17.05.2021

Besteuerung von Scheinrenditen aus Schneeballsystemen bei vom Betrüger einbehaltener Kapitalertragsteuer

Die Abgeltungswirkung des § 43 Abs. 5 Satz 1 Halbsatz 1 EStG tritt auch dann ein, wenn die Kapitalertragsteuer vom Schuldner der Kapitaleinkünfte zwar einbehalten, nicht aber beim FA angemeldet und an dieses abgeführt wurde. Dies hat zur Folge, dass Kapitaleinkünfte aus einem betrügerischen Schneeballsystem in diesem Fall grundsätzlich nicht mehr der Einkommensteuerfestsetzung zugrunde zu legen sind.

Kurzbesprechung
BFH v. 29.09.2020 - VIII R 17/17
BFH v. 27.10.2020 - VIII R 42/18
BFH v. 27.10.2020 - VIII R 3/20

EStG § 2 Abs. 5b, § 11 Abs. 1 S. 1, § 32d Abs. 3, § 20, § 43 Abs. 1 S. 1 Nr. 7 Buchst. b, § 43 Abs. 5, § 44 Abs. 1 S. 4 Nr. 1 Buchst. a DBuchst. aa
GG Art. 3 Abs. 1,
KredWG § 1 Abs. 1a, § 32


Kapitaleinkünfte aus vorgetäuschten Gewinnen unterliegen im Rahmen eines Schneeballsystems der Besteuerung, wenn der Anleger über diese, z.B. durch eine Wiederanlage (Novation), verfügen kann und der Schuldner der Kapitalerträge zu diesem Zeitpunkt leistungsbereit und leistungsfähig ist. Dies gilt auch dann, wenn das Schneeballsystem zu einem späteren Zeitpunkt zusammenbricht und der Anleger sein Geld verliert.

Nach Auffassung des BFH ist jedoch nicht nur bei der Besteuerung der Scheinrenditen auf die subjektive Sicht des Anlegers abzustellen, sondern auch bei der Frage, ob die Abgeltungswirkung für die von dem Betreiber des Schneeballsystems einbehaltene Kapitalertragsteuer (§ 43 Abs. 5 Satz 1 EStG) eintritt.

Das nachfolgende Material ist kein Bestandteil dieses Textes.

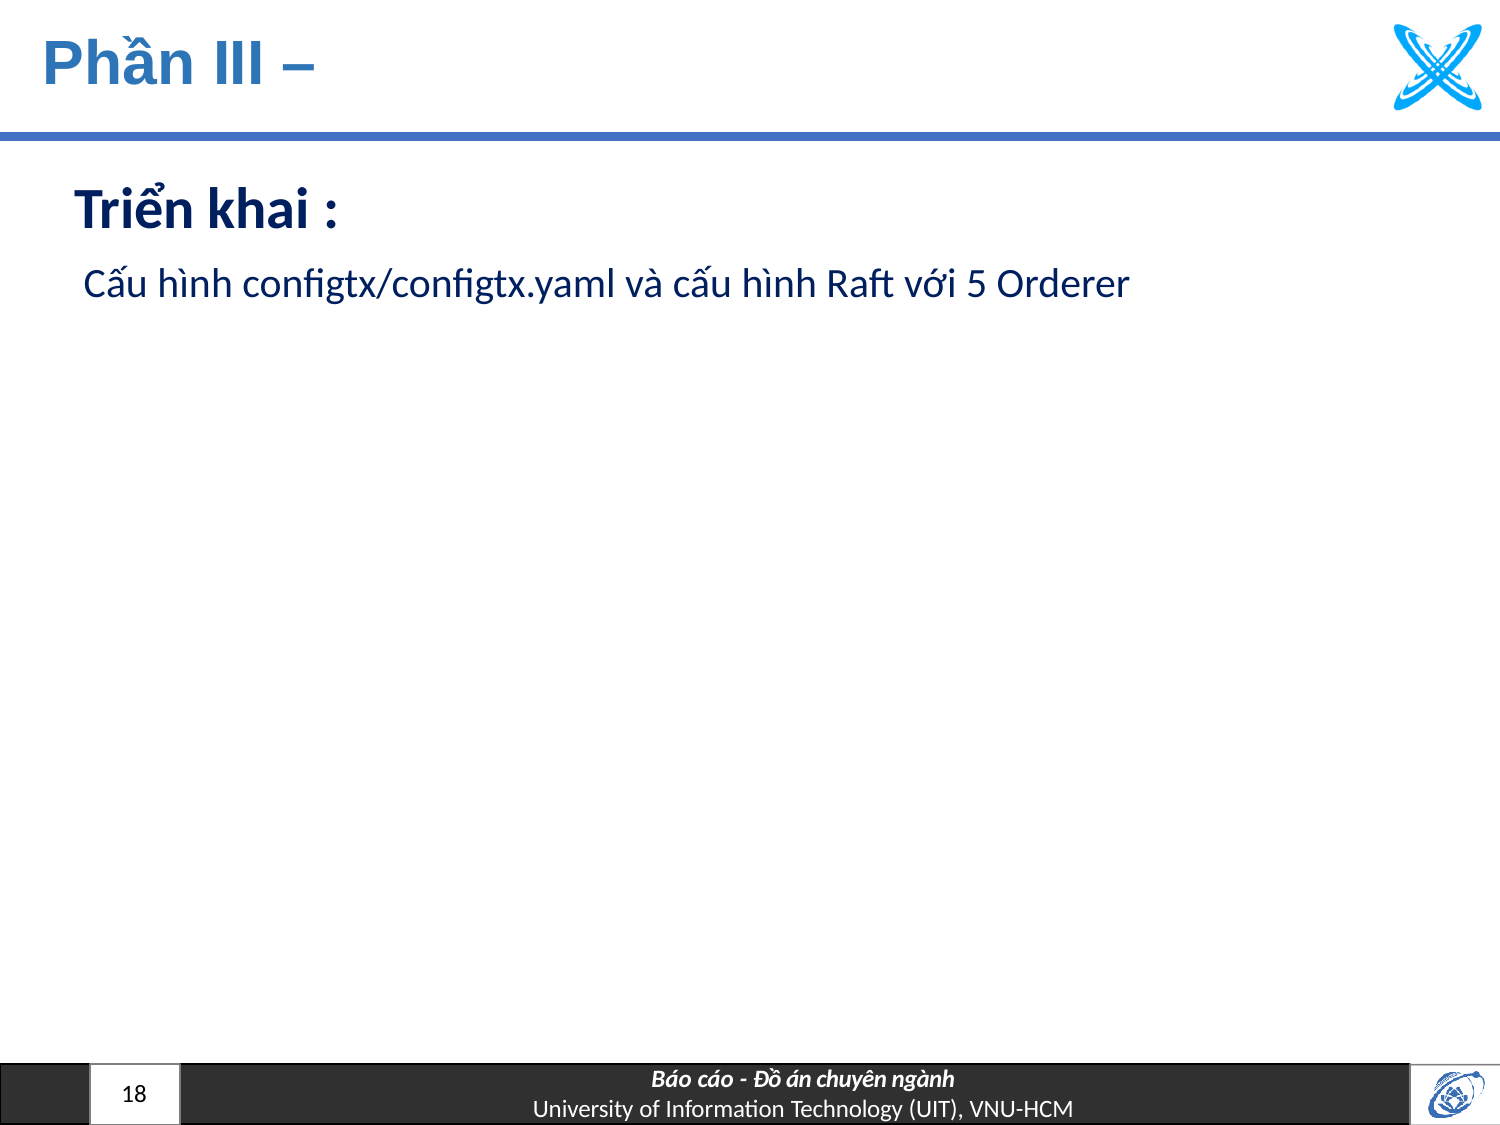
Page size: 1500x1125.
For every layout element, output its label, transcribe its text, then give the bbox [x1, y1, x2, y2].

picture [1392, 23, 1482, 112]
title Phần III – [40, 20, 1125, 211]
footer Báo cáo - Đồ án chuyên ngành University of Information Technology (UIT), VNU-HCM [528, 1066, 1079, 1125]
picture [1403, 1042, 1500, 1125]
slide_number 18 [115, 1081, 154, 1125]
picture [1444, 32, 1482, 102]
text_box Triển khai : Cấu hình configtx/configtx.yaml và cấu hình Raft với 5 Orderer [72, 177, 1428, 306]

Konnte der Anleger davon ausgehen, dass die Scheinrenditen dem Steuerabzug unterlegen haben, ist die Einkommensteuer abgegolten. Dies gilt auch dann, wenn die Kapitalertragsteuer von dem Betrüger nicht beim FA angemeldet und abgeführt wurde und dieser keine Genehmigung nach § 32 des Kreditwesengesetzes hatte. Die Scheinrenditen sind dem Anleger in diesem Fall allerdings in voller Höhe, also auch unter Berücksichtigung der einbehaltenen Kapitalertragsteuer zugeflossen, da der Einbehalt für Rechnung des Steuerpflichtigen als Gläubiger der Kapitalerträge erfolgte.

Der BFH stellte klar, dass es sich weder aus dem Wortlaut noch aus der Gesetzesbegründung noch aus der Gesetzessystematik ergibt, dass die Abgeltungswirkung nach § 43 Abs. 5 Satz 1 Halbsatz 1 EStG erst dann eintritt, wenn die nach § 43 Abs. 1 EStG einbehaltene Kapitalertragsteuer beim FA angemeldet und an dieses abgeführt wird. Entsprechende tritt die Abgeltungswirkung auch dann ein, wenn die Kapitalerträge aus Scheinrenditen aus der Sicht des Anlegers durch den Steuerabzug der Kapitalertragsteuer unterlegen und die Voraussetzungen für den Ausschluss der Abgeltungswirkung nach § 43 Abs. 5 Satz 1 Halbsatz 2 i.V.m. § 44 Abs. 1 Sätze 10 und 11 und Abs. 5 und § 43 Abs. 5 Satz 2 EStG nicht vorgelegen haben.